The rest of Hypolight is just as intriguingly brilliant as “Veins” and stands to be a major milestone in this talented London quartet’s career. I’ll be waiting around for a US tour hopefully this summer? Fingers crossed?
Kid Cudi f. Kendrick Lamar – Solo Dolo Pt 2
Man on the Moon was a revelation for me. It was honest introspection, at times depressing, at times uplifting, but it was always engrossing. Cudi cared so much about the art form of hip-hop that every verse felt urgent. It was like he had to express himself or he would combust. Then there was the somewhat under-appreciated Man on the Moon 2, which is admittedly inferior to his debut but also contains some of his best work. Then, unfortunately, there was WZRD, a bit of experimental roadkill on the path paved with good intentions; I’m the first to admit that it’s an album best forgotten, but even it is evident of one thing:
Scott Mescudi cares about his music. As a longtime fan, I promise you that. Following him on Twitter and reading his interviews, I can guarantee that he almost cares too much. The industry has jaded him and the bullshit that goes along with success has painted a huge apathy streak on him, but when it comes to his music, he CARES.
And Indicud proves it. While not as cohesive or technically proficient as it could be, Cudi finally feels unburdened for the first time in a long time. The intro track uses a creepily inspiring quote from The Good Son delivered by Macaulay Culkin to explain the album’s real thesis: “Once you realize you can do anything, you’re free… You could fly.”

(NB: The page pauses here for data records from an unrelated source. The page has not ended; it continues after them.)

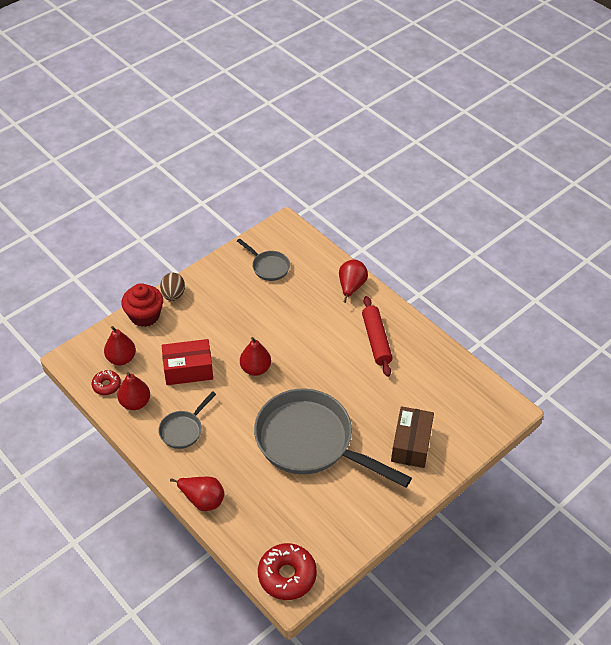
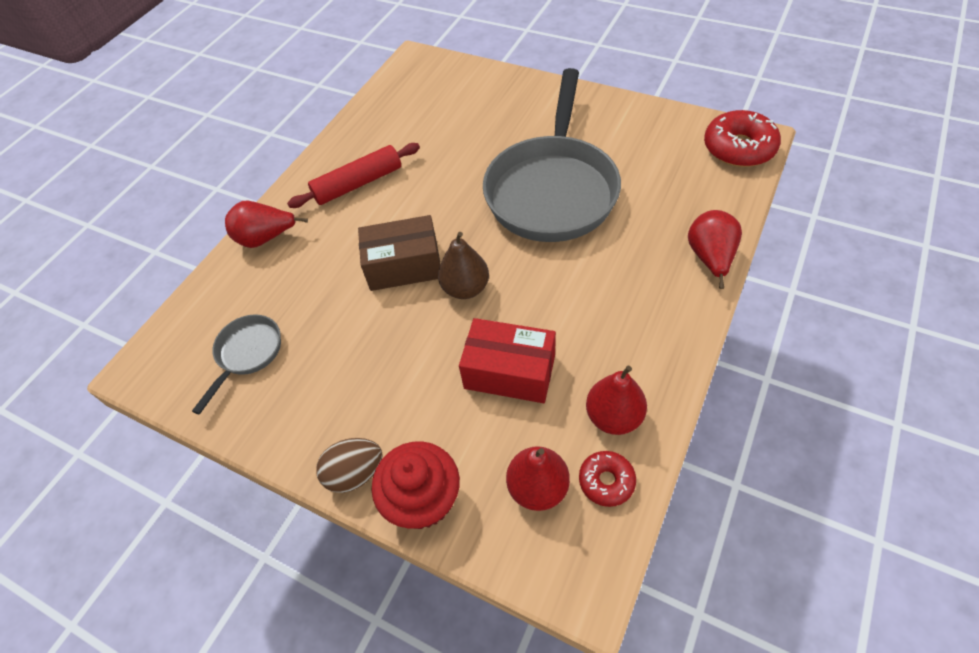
camera: 105 degrees left, 5 degrees up
grey pan [158,391,216,449] -> none
red box [162,339,213,385] -> red box turned 45 degrees counterclockwise [459,318,556,403]
red pear [240,337,271,376] -> brown pear [438,232,489,299]
brown box [391,406,434,468] -> brown box moved to [358,215,440,291]

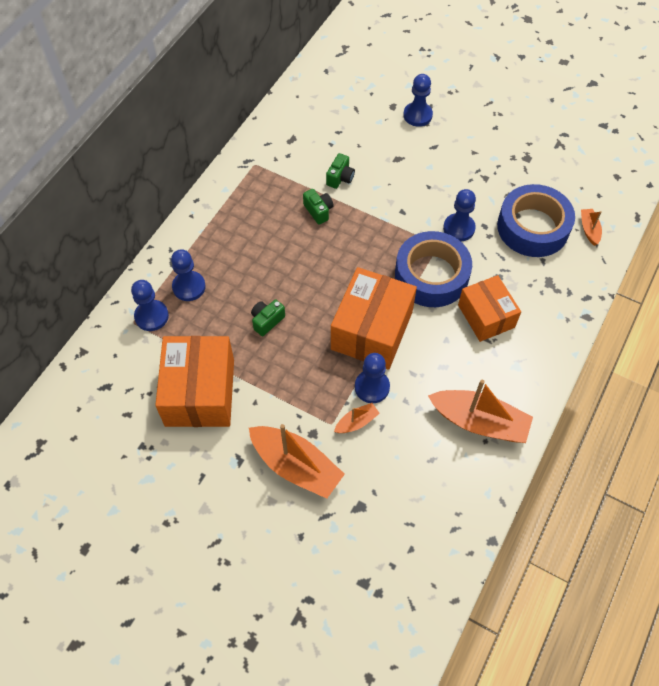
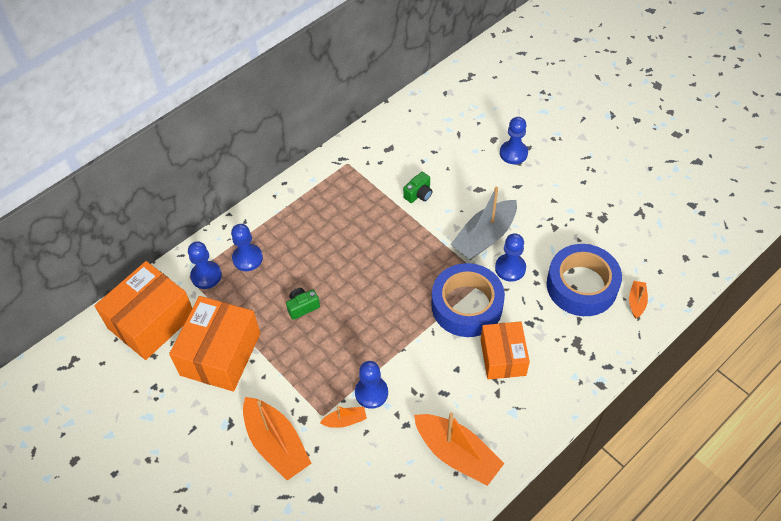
camera: 20 degrees right, 5 degrees down
green camera [303,189,334,225] -> none
orange box [331,267,417,370] -> orange box moved to [95,261,192,360]
none -> grey boat [450,187,517,260]

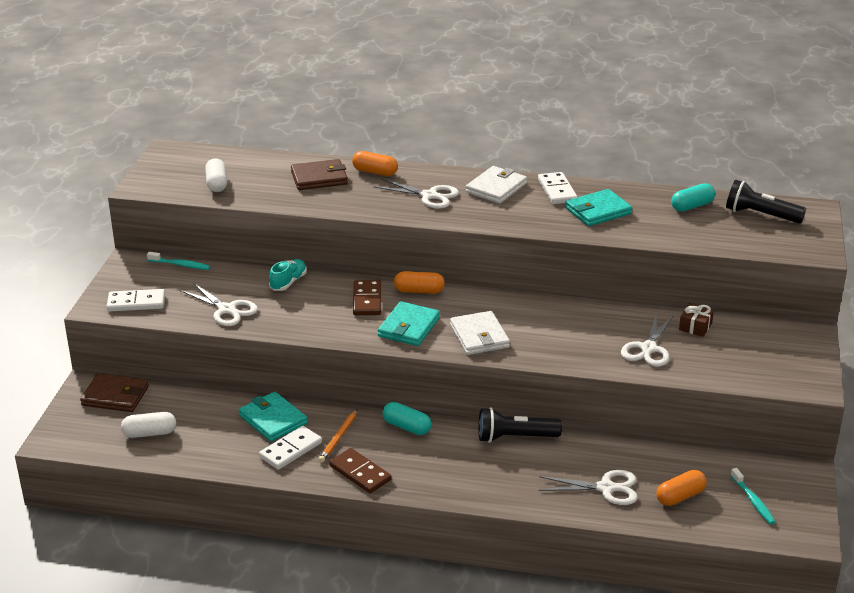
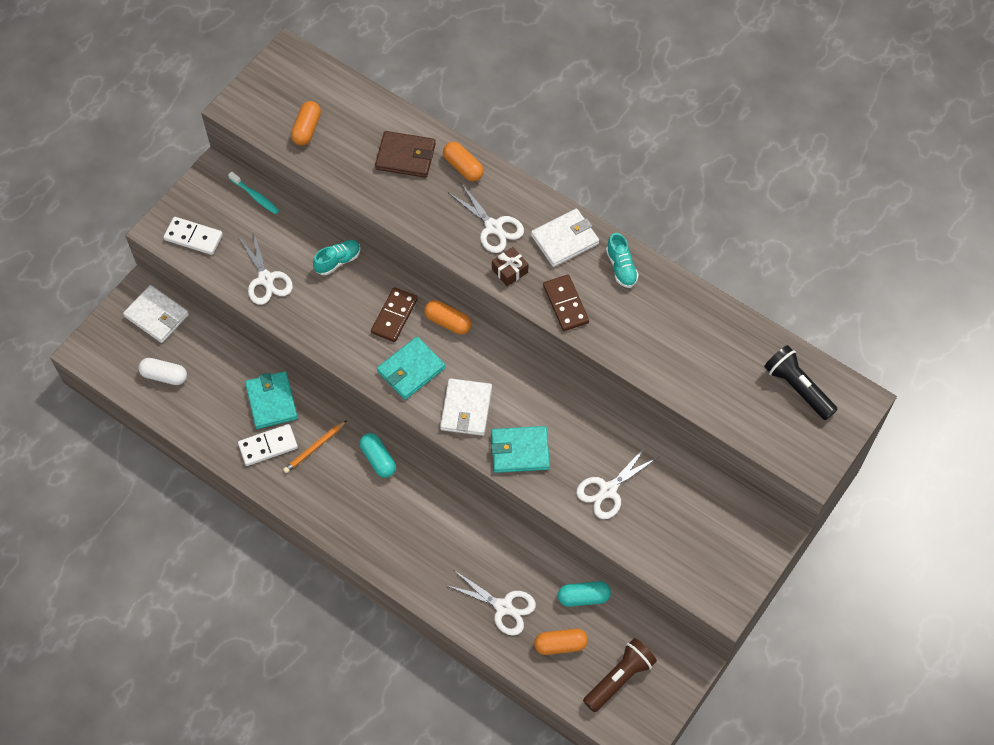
camera: 25 degrees right, 30 degrees up
brown wallet [80,373,149,412] -> white wallet [123,285,189,343]
white capsule [205,158,227,192] -> orange capsule [291,101,321,146]
brown domino [329,448,391,493] -> brown domino moved to [543,275,589,331]
black flashlight [478,407,562,443] -> none
white domino [538,172,577,204] -> turquoise shoe [606,233,639,288]
turquoise wallet [565,189,632,226] -> turquoise wallet moved to [491,426,550,473]
turquoise capsule [671,183,715,212] -> turquoise capsule moved to [558,581,611,607]
brown gift [679,303,714,337] -> brown gift moved to [492,247,528,286]
turquoise toothbrush [731,468,775,524] -> brown flashlight [583,638,657,712]

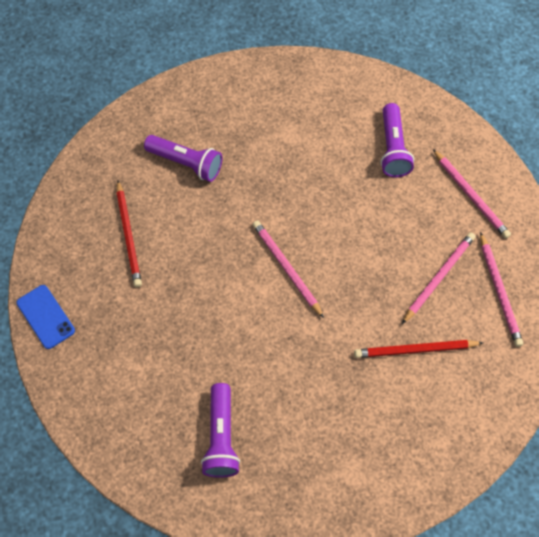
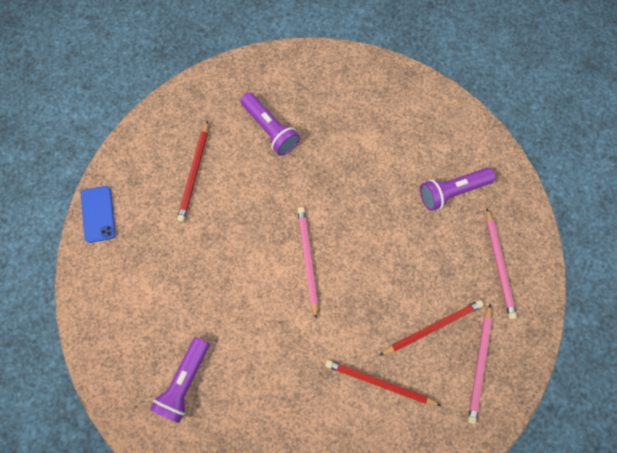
camera: 25 degrees right, 10 degrees up
purple flashlight [380,103,414,177] -> purple flashlight turned 45 degrees clockwise [420,167,496,211]
pink pencil [402,232,475,324] -> red pencil [379,300,484,356]

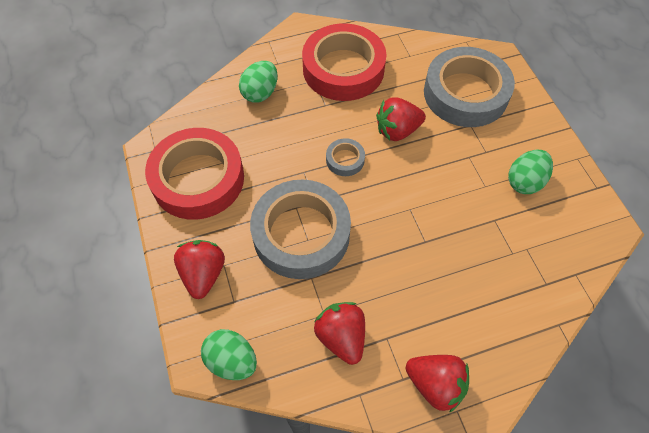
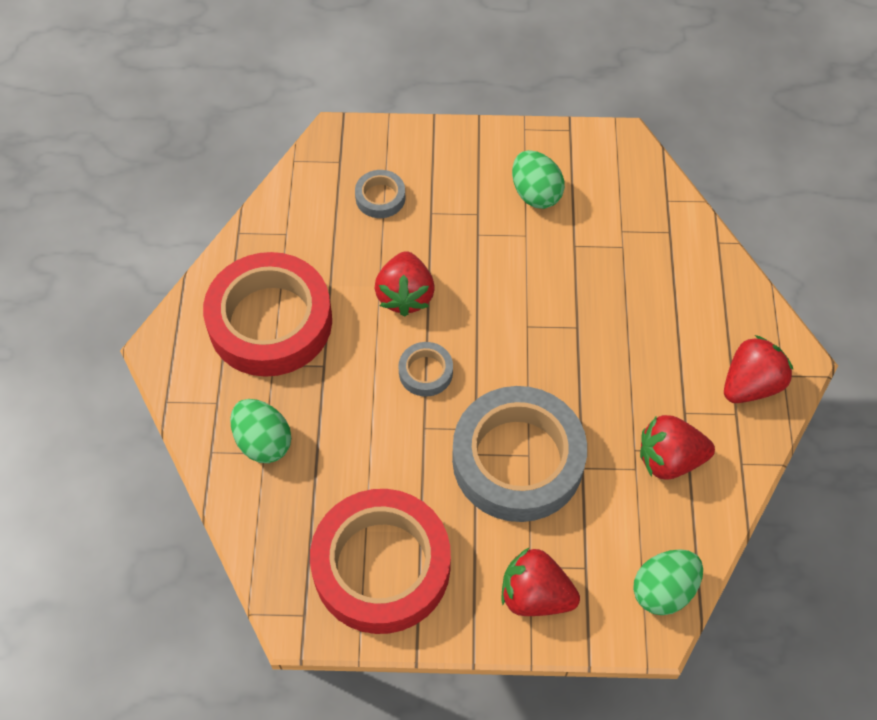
camera: 70 degrees left, 0 degrees up
grey tape [424,47,515,127] -> grey tape [355,170,405,218], size x0.43

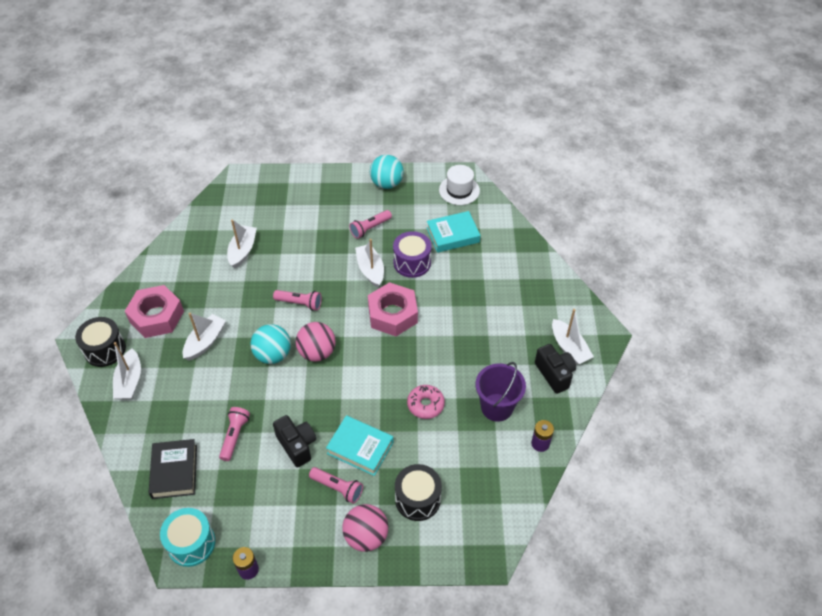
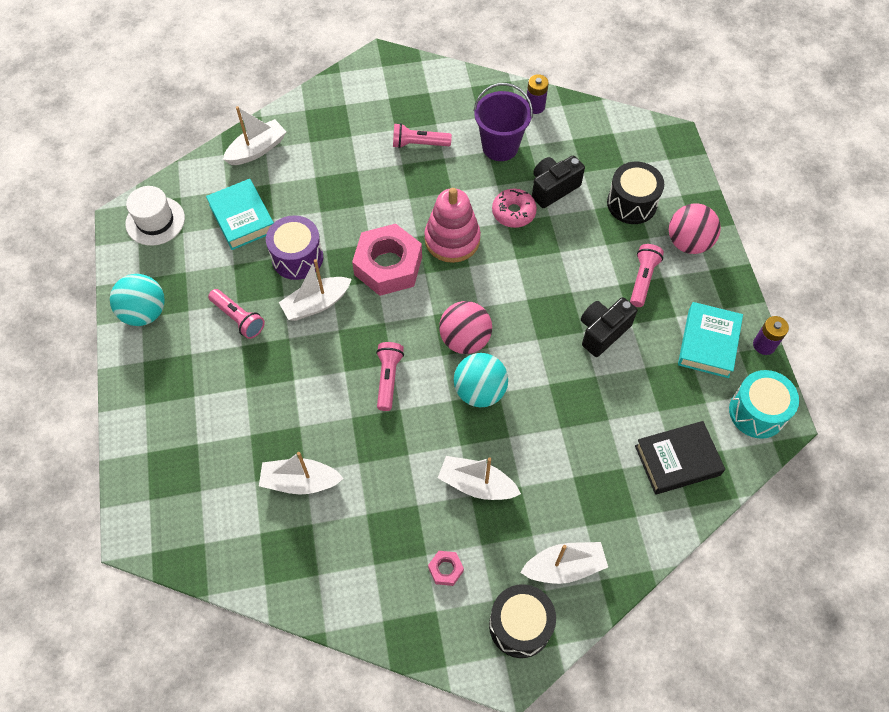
camera: 100 degrees left, 10 degrees up
pink nut [125,285,184,338] -> pink nut [428,551,464,586], size x0.43
pink flashlight [219,407,250,461] -> pink flashlight moved to [393,123,452,148]
turquoise book [326,415,394,476] -> turquoise book moved to [678,302,743,378]
black camera [535,344,576,394] -> black camera moved to [532,156,585,208]
white boat [552,309,594,365] -> white boat moved to [223,106,286,165]
none -> pink stacking toy [424,188,481,263]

So Cudi does just that. Sonically, he is everywhere on this record. Songs like “Young Lady”, his duet with Father John Misty, and the dark-discoed “Cold Blooded” show off an uninhibited Cudi flexing his muscles while also stretching himself (and I haven’t even brought up that essentially the album closer features Michael Bolton yet).
But it’s tracks like “Burn Baby Burn” and “Solo Dolo Pt. 2” that bring out the most venomous Cudder I’ve heard in a long time. I don’t know if Kendrick’s presence helped Cudi step up his game, but on this track the two completely Godfather the sequel to “Solo Dolo“. While Kendrick and Cudi are both most talented at introspective lamentations, they’re their most fun when they get boastful; they slather bravado on this track, making an aggressively catchy song charmingly enjoyable.
Indicud came out on Tuesday. Check it out.